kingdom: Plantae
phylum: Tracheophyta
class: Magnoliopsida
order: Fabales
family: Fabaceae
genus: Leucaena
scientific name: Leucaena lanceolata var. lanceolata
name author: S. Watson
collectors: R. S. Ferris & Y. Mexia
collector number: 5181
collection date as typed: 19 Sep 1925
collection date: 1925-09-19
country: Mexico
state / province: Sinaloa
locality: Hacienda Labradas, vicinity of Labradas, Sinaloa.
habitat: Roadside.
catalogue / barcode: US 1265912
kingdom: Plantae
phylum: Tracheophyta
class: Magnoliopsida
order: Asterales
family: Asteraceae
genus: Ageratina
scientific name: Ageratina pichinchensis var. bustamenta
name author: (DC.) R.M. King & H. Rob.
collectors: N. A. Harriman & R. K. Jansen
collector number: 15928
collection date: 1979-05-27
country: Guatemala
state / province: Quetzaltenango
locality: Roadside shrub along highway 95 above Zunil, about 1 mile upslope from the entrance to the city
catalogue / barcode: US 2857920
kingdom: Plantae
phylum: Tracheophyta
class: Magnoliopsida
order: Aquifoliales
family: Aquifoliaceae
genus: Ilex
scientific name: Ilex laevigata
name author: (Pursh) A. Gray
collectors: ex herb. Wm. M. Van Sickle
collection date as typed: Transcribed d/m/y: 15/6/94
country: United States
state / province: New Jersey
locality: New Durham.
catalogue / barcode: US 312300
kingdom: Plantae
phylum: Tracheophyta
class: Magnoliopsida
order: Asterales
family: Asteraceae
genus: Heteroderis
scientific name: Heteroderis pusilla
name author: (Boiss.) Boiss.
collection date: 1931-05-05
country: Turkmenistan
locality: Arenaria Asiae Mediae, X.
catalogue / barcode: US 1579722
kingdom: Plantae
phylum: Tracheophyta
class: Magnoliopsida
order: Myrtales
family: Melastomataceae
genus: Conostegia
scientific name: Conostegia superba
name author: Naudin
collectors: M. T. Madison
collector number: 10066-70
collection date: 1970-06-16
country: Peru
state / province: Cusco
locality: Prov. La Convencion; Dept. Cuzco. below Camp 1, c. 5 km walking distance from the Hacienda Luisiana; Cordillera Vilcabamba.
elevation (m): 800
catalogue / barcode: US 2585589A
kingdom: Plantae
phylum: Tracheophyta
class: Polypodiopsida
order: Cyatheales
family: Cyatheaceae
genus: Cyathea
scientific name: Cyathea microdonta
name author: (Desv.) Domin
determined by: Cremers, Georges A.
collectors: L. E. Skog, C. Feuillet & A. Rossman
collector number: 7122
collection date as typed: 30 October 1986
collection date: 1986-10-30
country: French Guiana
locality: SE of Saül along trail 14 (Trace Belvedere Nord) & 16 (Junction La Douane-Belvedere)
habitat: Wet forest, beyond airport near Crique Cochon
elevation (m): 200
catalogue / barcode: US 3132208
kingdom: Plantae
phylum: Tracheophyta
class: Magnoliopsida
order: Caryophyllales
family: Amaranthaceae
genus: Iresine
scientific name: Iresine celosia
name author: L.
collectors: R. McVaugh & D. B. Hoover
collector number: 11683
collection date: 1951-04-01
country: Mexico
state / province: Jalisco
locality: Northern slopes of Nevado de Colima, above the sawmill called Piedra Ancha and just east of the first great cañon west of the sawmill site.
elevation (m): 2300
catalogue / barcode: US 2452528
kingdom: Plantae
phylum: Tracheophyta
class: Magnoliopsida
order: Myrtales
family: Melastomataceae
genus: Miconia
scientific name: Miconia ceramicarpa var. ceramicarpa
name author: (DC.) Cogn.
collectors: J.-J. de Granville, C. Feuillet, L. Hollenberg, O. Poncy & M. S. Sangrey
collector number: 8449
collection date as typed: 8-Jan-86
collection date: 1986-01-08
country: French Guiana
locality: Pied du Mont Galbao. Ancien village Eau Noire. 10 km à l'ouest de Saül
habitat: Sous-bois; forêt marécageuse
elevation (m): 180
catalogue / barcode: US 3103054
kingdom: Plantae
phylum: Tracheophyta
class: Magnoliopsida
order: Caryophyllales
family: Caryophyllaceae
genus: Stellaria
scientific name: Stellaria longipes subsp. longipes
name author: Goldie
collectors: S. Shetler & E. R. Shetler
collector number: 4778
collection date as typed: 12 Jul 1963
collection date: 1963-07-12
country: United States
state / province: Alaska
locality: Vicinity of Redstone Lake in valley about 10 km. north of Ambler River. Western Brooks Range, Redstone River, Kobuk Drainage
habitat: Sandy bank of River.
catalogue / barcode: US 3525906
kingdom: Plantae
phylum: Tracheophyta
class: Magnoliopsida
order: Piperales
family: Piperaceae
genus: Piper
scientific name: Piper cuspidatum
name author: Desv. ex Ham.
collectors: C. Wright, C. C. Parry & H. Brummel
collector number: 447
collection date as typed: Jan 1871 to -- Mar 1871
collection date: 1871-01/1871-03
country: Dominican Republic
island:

## AIM OF THE EXERCISE
Copy out everything from the first line of the records down to the line containing "country: Turkmenistan", including that line, reproducing each line without any change.

## ANSWER BELOW
kingdom: Plantae
phylum: Tracheophyta
class: Magnoliopsida
order: Fabales
family: Fabaceae
genus: Leucaena
scientific name: Leucaena lanceolata var. lanceolata
name author: S. Watson
collectors: R. S. Ferris & Y. Mexia
collector number: 5181
collection date as typed: 19 Sep 1925
collection date: 1925-09-19
country: Mexico
state / province: Sinaloa
locality: Hacienda Labradas, vicinity of Labradas, Sinaloa.
habitat: Roadside.
catalogue / barcode: US 1265912
kingdom: Plantae
phylum: Tracheophyta
class: Magnoliopsida
order: Asterales
family: Asteraceae
genus: Ageratina
scientific name: Ageratina pichinchensis var. bustamenta
name author: (DC.) R.M. King & H. Rob.
collectors: N. A. Harriman & R. K. Jansen
collector number: 15928
collection date: 1979-05-27
country: Guatemala
state / province: Quetzaltenango
locality: Roadside shrub along highway 95 above Zunil, about 1 mile upslope from the entrance to the city
catalogue / barcode: US 2857920
kingdom: Plantae
phylum: Tracheophyta
class: Magnoliopsida
order: Aquifoliales
family: Aquifoliaceae
genus: Ilex
scientific name: Ilex laevigata
name author: (Pursh) A. Gray
collectors: ex herb. Wm. M. Van Sickle
collection date as typed: Transcribed d/m/y: 15/6/94
country: United States
state / province: New Jersey
locality: New Durham.
catalogue / barcode: US 312300
kingdom: Plantae
phylum: Tracheophyta
class: Magnoliopsida
order: Asterales
family: Asteraceae
genus: Heteroderis
scientific name: Heteroderis pusilla
name author: (Boiss.) Boiss.
collection date: 1931-05-05
country: Turkmenistan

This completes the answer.